Reproduce, word for word, the part of the clear-panel masks article between "The problem with" and "is being said.", inclusive.

==== EXTRACT TO READ ====

Thank you to everyone who has been in touch to ask about or share information on masks that have clear panels to help make communication easier. We’ve gathered the details together and share them below.
There is no doubt that anxiety and mask misery is proliferating among those who rely on being able to see the mouth and face of the speaker to help them hear and follow what’s being said.
Across the UK, at least 11 million of us have some level of deafness. Every single one of us might now find life harder due to the use of masks and other facial coverings. The hard reality is that masks create a barrier that prevents hearing access and restricts communication inclusion.
The problem with masks
- Masks cover the mouth and face and by doing so prevent people from lipreading or from using (quite often subconsciously) mouth shape and facial expression to assist in accurately hearing and following what is being said.
- Masks muffle the sound of voices, not just reducing the volume but, even more importantly, reducing the clarity, so words are harder to properly hear and understand.
- Masks also create problems for those who use British Sign Language (BSL) as oppose to listening to the spoken voice as BSL relies heavily on facial expression used in combination with hand gestures and movements and body language.
The clear panel solution
A clear panel constructed into the mask makes it possible to see the mouth or even full face (assuming that the panel does not ‘fog up’ as the wearer breathes or speaks). This can be a significant benefit even if it doesn’t resolve the problem of voices being muffled.
Concern for others
“… so long as they provide sufficient protection”
Whilst looking into the challenges people are having with communication and masks, we’ve been very touched by the high level of concern for the health of others that has repeatedly been expressed by those desperately needing for communication solutions.
Commonly, alongside messages of hope that clear-panel masks will start to be used widely, is the caveat – “so long as they provide sufficient protection to people”.
So what’s available
We cannot offer a view on the quality or efficacy of any of the masks listed below, but we are pleased to share the details so you can see the sorts of things available. You might also wish to watch this 50-sec video from the BBC on the right way to wear a face covering.

==== DATA ====

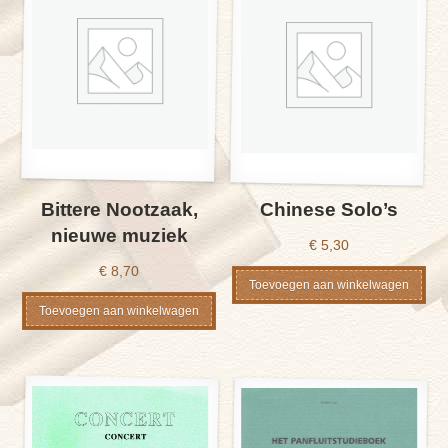
Bittere Nootzaak,
Chinese Solo’s
nieuwe muziek
€
5,30
€
8,70
Toevoegen aan winkelwagen
Toevoegen aan winkelwagen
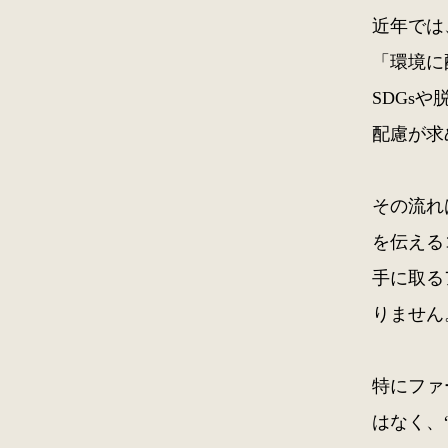
近年では
「環境に
SDGs
配慮が求
その流れ
を伝える
手に取る
りません
特にファ
はなく、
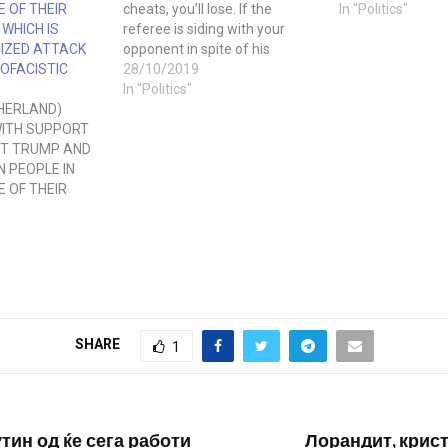
E OF THEIR
cheats, you’ll lose. If the
In "Politics"
WHICH IS
referee is siding with your
IZED ATTACK
opponent in spite of his
OFACISTIC
cheating, you’ll lose. Does this
28/10/2019
mean that I’m advocating that
In "Politics"
HERLAND)
you cheat to level the playing
ITH SUPPORT
field? No. Stop playing the
NT TRUMP AND
game. Unfortunately,…
 PEOPLE IN
E OF THEIR
WHICH IS
IZED ATTACK
OFACISTIC
Rodina
Macedonia is
lopments in the
with concern
SHARE
1
 strong support
nal freedom-
n people in
тин од ќе сега работи
Лорандит, крис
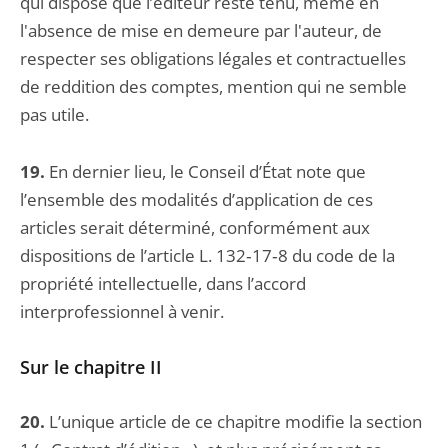
qui dispose que l’éditeur reste tenu, même en
l'absence de mise en demeure par l'auteur, de
respecter ses obligations légales et contractuelles
de reddition des comptes, mention qui ne semble
pas utile.
19.
En dernier lieu, le Conseil d’État note que
l’ensemble des modalités d’application de ces
articles serait déterminé, conformément aux
dispositions de l’article L. 132‑17‑8 du code de la
propriété intellectuelle, dans l’accord
interprofessionnel à venir.
Sur le chapitre II
20.
L’unique article de ce chapitre modifie la section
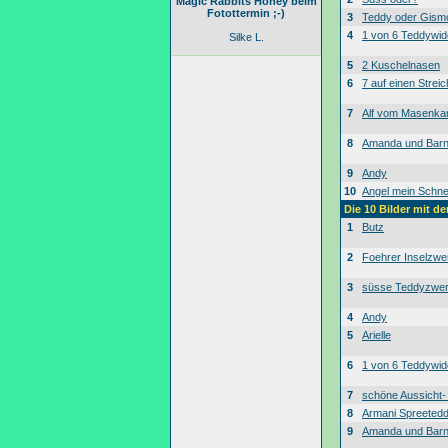
Magic Rabbits Honey beim
Fotottermin ;-)
3
Teddy oder Gism
4
1 von 6 Teddywid
Silke L.
5
2 Kuschelnasen
6
7 auf einen Streic
7
Alf vom Masenk
8
Amanda und Bar
9
Andy
10
Angel mein Schne
Die 10 Bilder mit d
1
Butz
2
Foehrer Inselzwe
3
süsse Teddyzwe
4
Andy
5
Arielle
6
1 von 6 Teddywid
7
schöne Aussicht
8
Armani Spreeted
9
Amanda und Bar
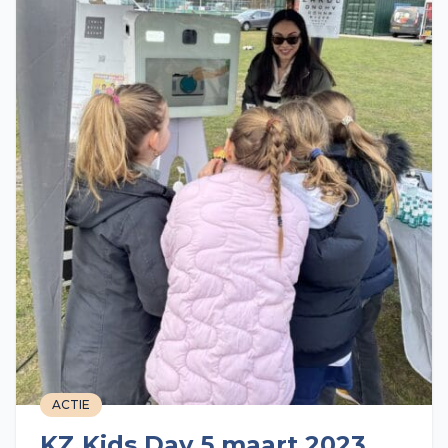
ACTIE
KZ Kids Day 5 maart 2023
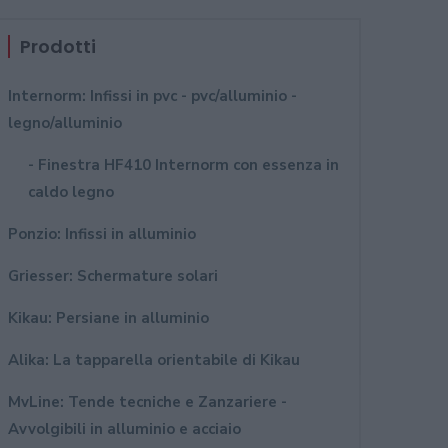
Prodotti
Internorm: Infissi in pvc - pvc/alluminio -
legno/alluminio
- Finestra HF410 Internorm con essenza in
caldo legno
Ponzio: Infissi in alluminio
Griesser: Schermature solari
Kikau: Persiane in alluminio
Alika: La tapparella orientabile di Kikau
MvLine: Tende tecniche e Zanzariere -
Avvolgibili in alluminio e acciaio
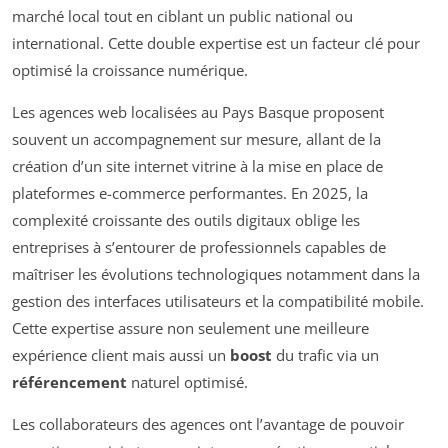
marché local tout en ciblant un public national ou
international. Cette double expertise est un facteur clé pour
optimisé la croissance numérique.
Les agences web localisées au Pays Basque proposent
souvent un accompagnement sur mesure, allant de la
création d’un site internet vitrine à la mise en place de
plateformes e-commerce performantes. En 2025, la
complexité croissante des outils digitaux oblige les
entreprises à s’entourer de professionnels capables de
maîtriser les évolutions technologiques notamment dans la
gestion des interfaces utilisateurs et la compatibilité mobile.
Cette expertise assure non seulement une meilleure
expérience client mais aussi un
boost
du trafic via un
référencement
naturel optimisé.
Les collaborateurs des agences ont l’avantage de pouvoir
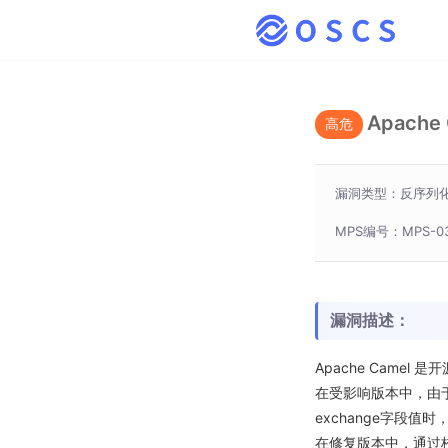
Apache
高危
漏洞类型：反序列
MPS编号：MPS-03
漏洞描述：
Apache Came
在受影响版本中，由于对
exchange字段
在修复版本中，通过校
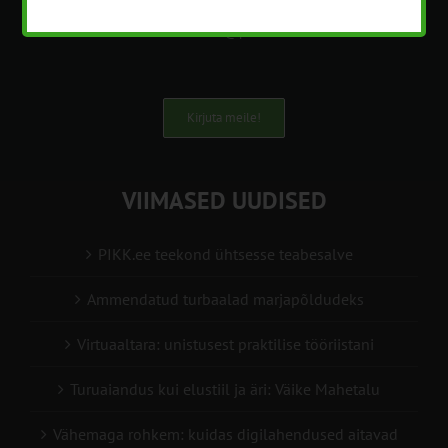
info@pikk.ee
Kirjuta meile!
VIIMASED UUDISED
PIKK.ee teekond ühtsesse teabesalve
Ammendatud turbaalad marjapõldudeks
Virtuaaltara: unistusest praktilise tööriistani
Turuaiandus kui elustiil ja äri: Väike Mahetalu
Vähemaga rohkem: kuidas digilahendused aitavad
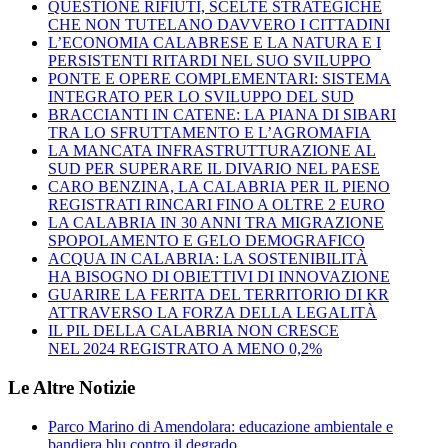
QUESTIONE RIFIUTI, SCELTE STRATEGICHE
CHE NON TUTELANO DAVVERO I CITTADINI
L’ECONOMIA CALABRESE E LA NATURA E I
PERSISTENTI RITARDI NEL SUO SVILUPPO
PONTE E OPERE COMPLEMENTARI: SISTEMA
INTEGRATO PER LO SVILUPPO DEL SUD
BRACCIANTI IN CATENE: LA PIANA DI SIBARI
TRA LO SFRUTTAMENTO E L’AGROMAFIA
LA MANCATA INFRASTRUTTURAZIONE AL
SUD PER SUPERARE IL DIVARIO NEL PAESE
CARO BENZINA, LA CALABRIA PER IL PIENO
REGISTRATI RINCARI FINO A OLTRE 2 EURO
LA CALABRIA IN 30 ANNI TRA MIGRAZIONE
SPOPOLAMENTO E GELO DEMOGRAFICO
ACQUA IN CALABRIA: LA SOSTENIBILITÀ
HA BISOGNO DI OBIETTIVI DI INNOVAZIONE
GUARIRE LA FERITA DEL TERRITORIO DI KR
ATTRAVERSO LA FORZA DELLA LEGALITÀ
IL PIL DELLA CALABRIA NON CRESCE
NEL 2024 REGISTRATO A MENO 0,2%
Le Altre Notizie
Parco Marino di Amendolara: educazione ambientale e
bandiera blu contro il degrado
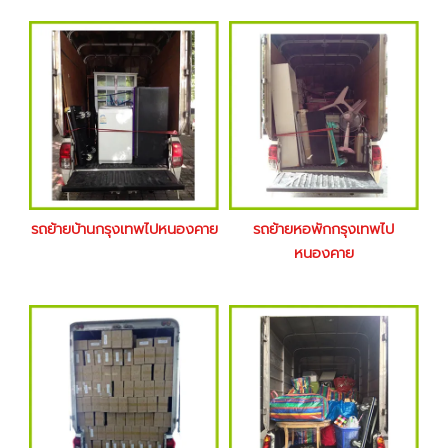
รถย้ายบ้านกรุงเทพไปหนองคาย
รถย้ายหอพักกรุงเทพไป
หนองคาย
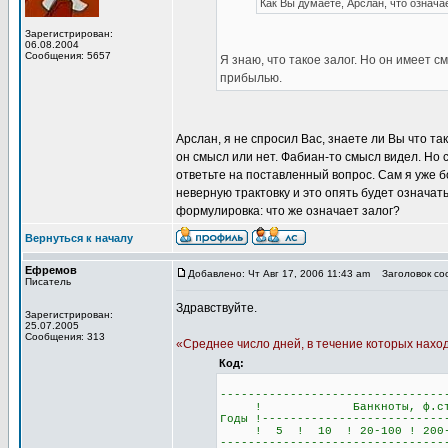
Как Вы думаете, Арслан, что означае
Зарегистрирован:
06.08.2004
Сообщения: 5657
Я знаю, что такое залог. Но он имеет с
прибылью.
Арслан, я не спросил Вас, знаете ли Вы что так
он смысл или нет. Фабиан-то смысл видел. Но 
ответьте на поставленный вопрос. Сам я уже 
неверную трактовку и это опять будет означат
формулировка: что же означает залог?
Вернуться к началу
Ефремов
Добавлено: Чт Авг 17, 2006 11:43 am
Заголовок соо
Писатель
Здравствуйте.
Зарегистрирован:
25.07.2005
Сообщения: 313
«Среднее число дней, в течение которых нахо
Код:
--------------------------------
! Банкноты, ф.ст
Годы !--------------------------
! 5 ! 10 ! 20-100 ! 200-5
--------------------------------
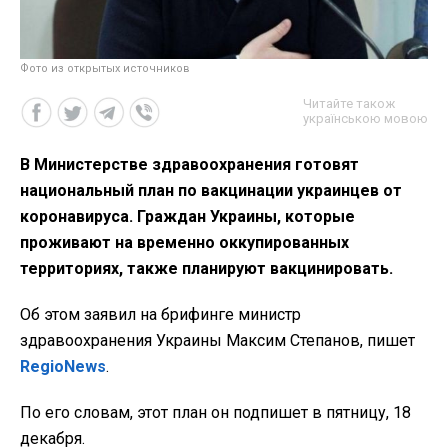
Фото из открытых источников
Читайте також
українською мовою
В Министерстве здравоохранения готовят
национальный план по вакцинации украинцев от
коронавируса. Граждан Украины, которые
проживают на временно оккупированных
территориях, также планируют вакцинировать.
Об этом заявил на брифинге министр
здравоохранения Украины Максим Степанов, пишет
RegioNews
.
По его словам, этот план он подпишет в пятницу, 18
декабря.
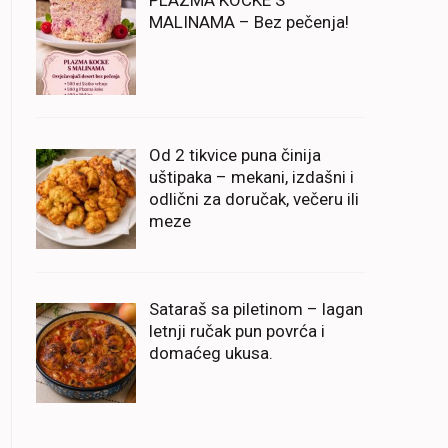
PLAZMA KOCKE S
MALINAMA – Bez pečenja!
Od 2 tikvice puna činija
uštipaka – mekani, izdašni i
odlični za doručak, večeru ili
meze
Sataraš sa piletinom – lagan
letnji ručak pun povrća i
domaćeg ukusa.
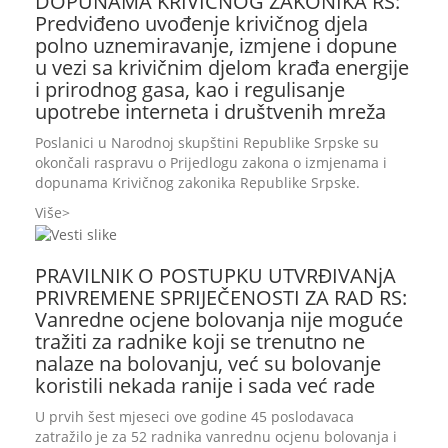
DOPUNAMA KRIVIČNOG ZAKONIKA RS:
Predviđeno uvođenje krivičnog djela
polno uznemiravanje, izmjene i dopune
u vezi sa krivičnim djelom krađa energije
i prirodnog gasa, kao i regulisanje
upotrebe interneta i društvenih mreža
Poslanici u Narodnoj skupštini Republike Srpske su
okončali raspravu o Prijedlogu zakona o izmjenama i
dopunama Krivičnog zakonika Republike Srpske.
Više
PRAVILNIK O POSTUPKU UTVRĐIVANjA
PRIVREMENE SPRIJEČENOSTI ZA RAD RS:
Vanredne ocjene bolovanja nije moguće
tražiti za radnike koji se trenutno ne
nalaze na bolovanju, već su bolovanje
koristili nekada ranije i sada već rade
U prvih šest mjeseci ove godine 45 poslodavaca
zatražilo je za 52 radnika vanrednu ocjenu bolovanja i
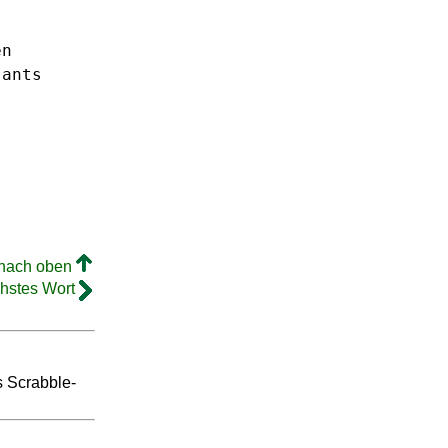
en
sants
 nach oben
hstes Wort
s Scrabble-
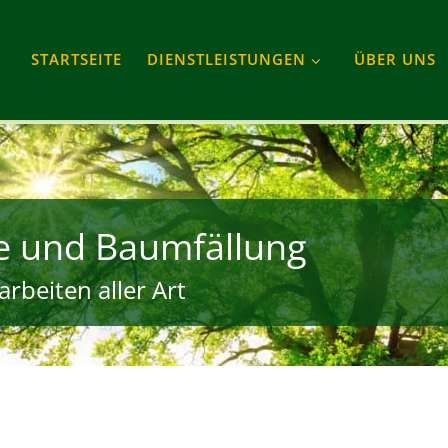
STARTSEITE
DIENSTLEISTUNGEN
ÜBER UNS
e und Baumfällung
rbeiten aller Art
gram
Tube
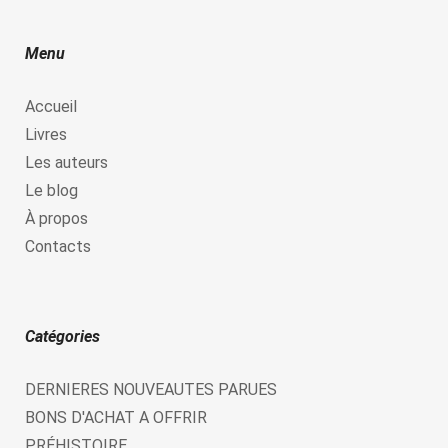
Menu
Accueil
Livres
Les auteurs
Le blog
À propos
Contacts
Catégories
DERNIERES NOUVEAUTES PARUES
BONS D'ACHAT A OFFRIR
PRÉHISTOIRE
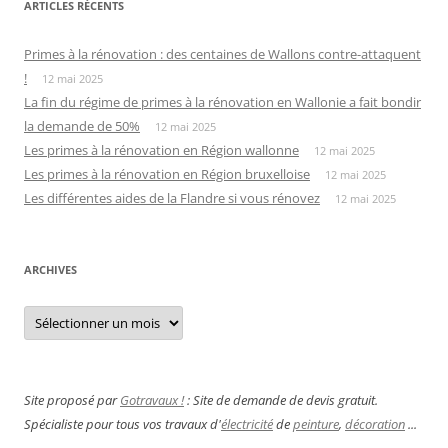
ARTICLES RÉCENTS
Primes à la rénovation : des centaines de Wallons contre-attaquent
!
12 mai 2025
La fin du régime de primes à la rénovation en Wallonie a fait bondir
la demande de 50%
12 mai 2025
Les primes à la rénovation en Région wallonne
12 mai 2025
Les primes à la rénovation en Région bruxelloise
12 mai 2025
Les différentes aides de la Flandre si vous rénovez
12 mai 2025
ARCHIVES
Archives
Site proposé par
Gotravaux !
: Site de demande de devis gratuit.
Spécialiste pour tous vos travaux d'
électricité
de
peinture
,
décoration
...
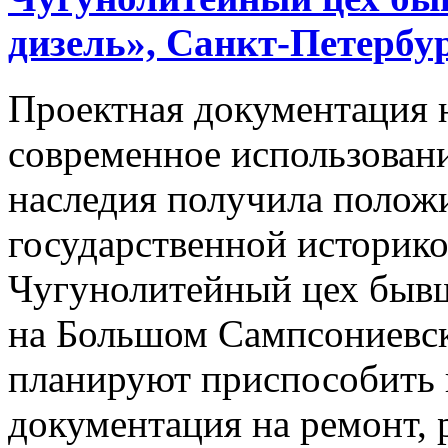
дизель»,
Санкт-Петербу
Проектная документация н
современное использовани
наследия получила полож
государственной историко
Чугунолитейный цех бывш
на Большом Сампсониевск
планируют приспособить 
документация на ремонт, 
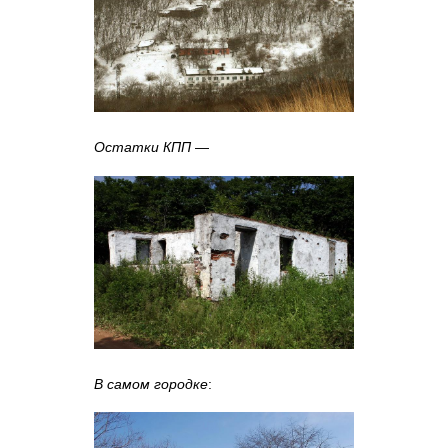
Остатки КПП
—
В самом городке
:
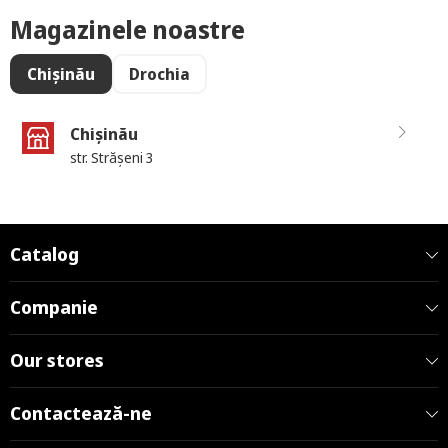
Magazinele noastre
Chișinău
Drochia
Chișinău
str. Strășeni 3
Catalog
Companie
Our stores
Contactează-ne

====

RESULT OF THIS EXERCISE:
The problem with masks
- Masks cover the mouth and face and by doing so prevent people from lipreading or from using (quite often subconsciously) mouth shape and facial expression to assist in accurately hearing and following what is being said.